— BEGIN —

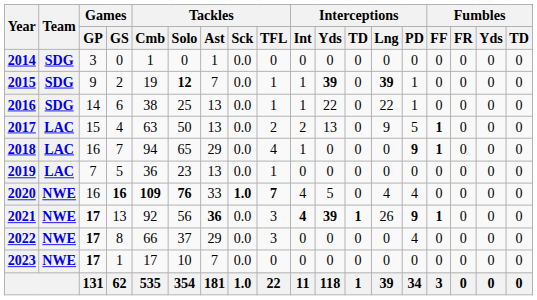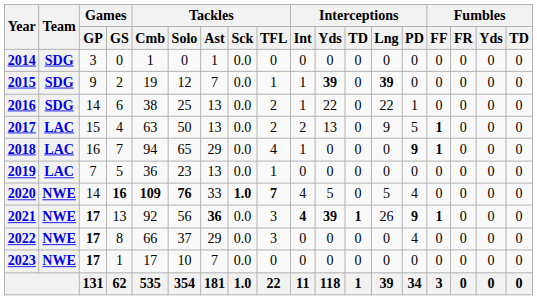2015 | Tackles / Solo: bold -> normal
2015 | Interceptions / PD: 1 -> 0
2016 | Tackles / TFL: 1 -> 2
2020 | Games / GP: 16 -> 14
2020 | Interceptions / Lng: 4 -> 5
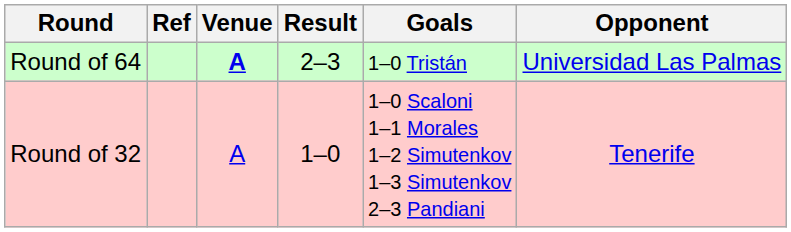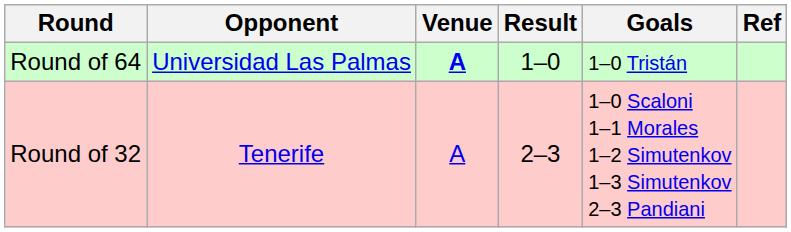columns swapped: Opponent <-> Ref
Round of 64 | Result: 2–3 -> 1–0
Round of 32 | Result: 1–0 -> 2–3
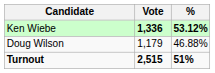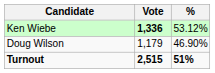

— END —

Reproduce all the rows above, with "Result" changed to "Score" and nothing else altered. Leave out the pictures.

2015 | Tackles / Solo: bold -> normal
2015 | Interceptions / PD: 1 -> 0
2016 | Tackles / TFL: 1 -> 2
2020 | Games / GP: 16 -> 14
2020 | Interceptions / Lng: 4 -> 5
columns swapped: Opponent <-> Ref
Round of 64 | Score: 2–3 -> 1–0
Round of 32 | Score: 1–0 -> 2–3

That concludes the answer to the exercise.